Tuesday, February 9, 2016

An Autobiographical Note



A breech birth, I was born ass backwards and have lived my life thus thereafter. Disorienting though such a fate may seem, there are unique advantages to it. Had I been native born --- aboriginal --- my tribe would have deemed me one touched by the Spirit and accorded my eccentricities reverent indulgence…as it is, my condition permits me to recover (at least psychologically) all that I have squandered at a variety of tribal casinos.
There is much opportunity for virtue in such moving backward. It handily solves all problems of loss and of regret. One recedes through all one’s sins toward one’s original grace, through all one’s lost loves back to love itself. It is a movement counter to the movement of the world, the “long way ‘round the barn” to the future, a miraculous adventure fraught with peril, pregnant with surprise. It has the potential to resolve time’s thornier equations, to close the circle Alpha and Omega. A soul so constituted understands intimately the old saw that casts past as prologue. It normalizes déjà vu: what most call memory it experiences as premonition.

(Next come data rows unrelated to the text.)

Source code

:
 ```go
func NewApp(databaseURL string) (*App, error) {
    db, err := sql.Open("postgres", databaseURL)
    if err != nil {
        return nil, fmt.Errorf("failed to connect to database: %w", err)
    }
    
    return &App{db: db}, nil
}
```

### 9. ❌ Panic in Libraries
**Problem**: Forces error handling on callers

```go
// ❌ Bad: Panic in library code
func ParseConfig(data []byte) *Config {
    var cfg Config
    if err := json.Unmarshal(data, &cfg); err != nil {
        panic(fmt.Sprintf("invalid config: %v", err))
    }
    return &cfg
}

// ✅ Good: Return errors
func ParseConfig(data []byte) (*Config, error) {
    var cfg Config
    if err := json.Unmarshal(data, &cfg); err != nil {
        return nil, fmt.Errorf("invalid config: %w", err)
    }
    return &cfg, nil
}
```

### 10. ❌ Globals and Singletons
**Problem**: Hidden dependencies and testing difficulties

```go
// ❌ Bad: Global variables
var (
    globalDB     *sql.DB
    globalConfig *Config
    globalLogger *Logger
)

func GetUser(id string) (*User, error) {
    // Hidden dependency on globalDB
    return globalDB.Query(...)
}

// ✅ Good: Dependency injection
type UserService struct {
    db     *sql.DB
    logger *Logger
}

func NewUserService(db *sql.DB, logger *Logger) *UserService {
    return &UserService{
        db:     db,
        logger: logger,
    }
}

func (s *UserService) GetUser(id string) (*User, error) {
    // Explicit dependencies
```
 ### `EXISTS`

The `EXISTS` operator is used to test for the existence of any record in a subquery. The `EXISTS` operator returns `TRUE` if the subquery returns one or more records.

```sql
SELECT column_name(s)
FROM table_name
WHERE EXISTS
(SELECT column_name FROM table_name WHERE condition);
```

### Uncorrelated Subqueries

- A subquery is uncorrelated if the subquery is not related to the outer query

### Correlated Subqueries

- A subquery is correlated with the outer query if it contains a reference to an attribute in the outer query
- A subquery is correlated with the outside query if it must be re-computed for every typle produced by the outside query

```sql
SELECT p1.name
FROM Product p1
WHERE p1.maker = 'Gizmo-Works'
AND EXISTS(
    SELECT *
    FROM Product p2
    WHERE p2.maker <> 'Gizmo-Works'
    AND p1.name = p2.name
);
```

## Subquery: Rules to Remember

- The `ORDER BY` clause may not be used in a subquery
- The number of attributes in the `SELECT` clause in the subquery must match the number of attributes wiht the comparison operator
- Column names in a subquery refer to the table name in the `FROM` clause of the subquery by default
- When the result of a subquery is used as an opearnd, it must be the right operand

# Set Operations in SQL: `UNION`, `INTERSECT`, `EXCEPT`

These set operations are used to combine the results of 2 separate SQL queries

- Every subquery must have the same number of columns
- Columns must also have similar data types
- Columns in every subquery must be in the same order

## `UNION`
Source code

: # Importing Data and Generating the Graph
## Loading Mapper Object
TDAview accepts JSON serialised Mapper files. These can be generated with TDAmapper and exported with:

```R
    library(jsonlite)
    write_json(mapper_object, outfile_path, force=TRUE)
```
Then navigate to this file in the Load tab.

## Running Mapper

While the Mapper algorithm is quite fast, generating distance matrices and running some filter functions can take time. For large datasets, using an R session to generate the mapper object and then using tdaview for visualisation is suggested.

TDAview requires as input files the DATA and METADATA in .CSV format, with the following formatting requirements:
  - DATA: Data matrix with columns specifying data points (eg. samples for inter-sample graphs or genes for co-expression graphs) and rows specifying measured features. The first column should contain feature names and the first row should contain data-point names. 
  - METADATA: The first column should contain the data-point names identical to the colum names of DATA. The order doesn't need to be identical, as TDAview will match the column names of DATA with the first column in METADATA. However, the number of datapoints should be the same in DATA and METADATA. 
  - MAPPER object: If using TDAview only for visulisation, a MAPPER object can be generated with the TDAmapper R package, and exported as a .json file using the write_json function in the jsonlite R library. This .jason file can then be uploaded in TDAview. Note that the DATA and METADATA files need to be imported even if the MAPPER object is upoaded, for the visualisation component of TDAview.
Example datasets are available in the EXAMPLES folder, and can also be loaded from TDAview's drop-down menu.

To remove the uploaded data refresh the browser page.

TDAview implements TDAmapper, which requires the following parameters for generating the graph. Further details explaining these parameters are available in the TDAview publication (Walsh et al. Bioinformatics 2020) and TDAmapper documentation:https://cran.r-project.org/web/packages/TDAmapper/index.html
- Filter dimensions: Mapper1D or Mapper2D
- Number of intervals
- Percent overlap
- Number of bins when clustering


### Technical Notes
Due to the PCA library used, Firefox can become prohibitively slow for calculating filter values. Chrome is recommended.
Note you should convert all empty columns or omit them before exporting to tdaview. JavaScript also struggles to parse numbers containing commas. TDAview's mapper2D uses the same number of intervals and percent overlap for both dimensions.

Though such an orientation may be rare, it is not entirely unique. Fitzgerald had a sense of this: see The Curious Case of Benjamin Button. Martin Amis turns the intuition toward the sinister in Time’s Arrow. Dylan sings of being “so much older then” and “younger than that now.” And Scripture speaks of a path whereon “old things are passed away” and all things are become new.” Nor are literature and faith the sole incubators of such liberating illogic. Physics seeks to follow matter back along the warp of time to the origin both of matter and of time. Biology yearns to map the declension of individual genomes rearward to the discovery of the primal gene.  
Some fleeting glimpses of these and similar wonders have I noted along the way, Burma Shave signs for the soul seen in retrograde as I accelerate toward my beginning.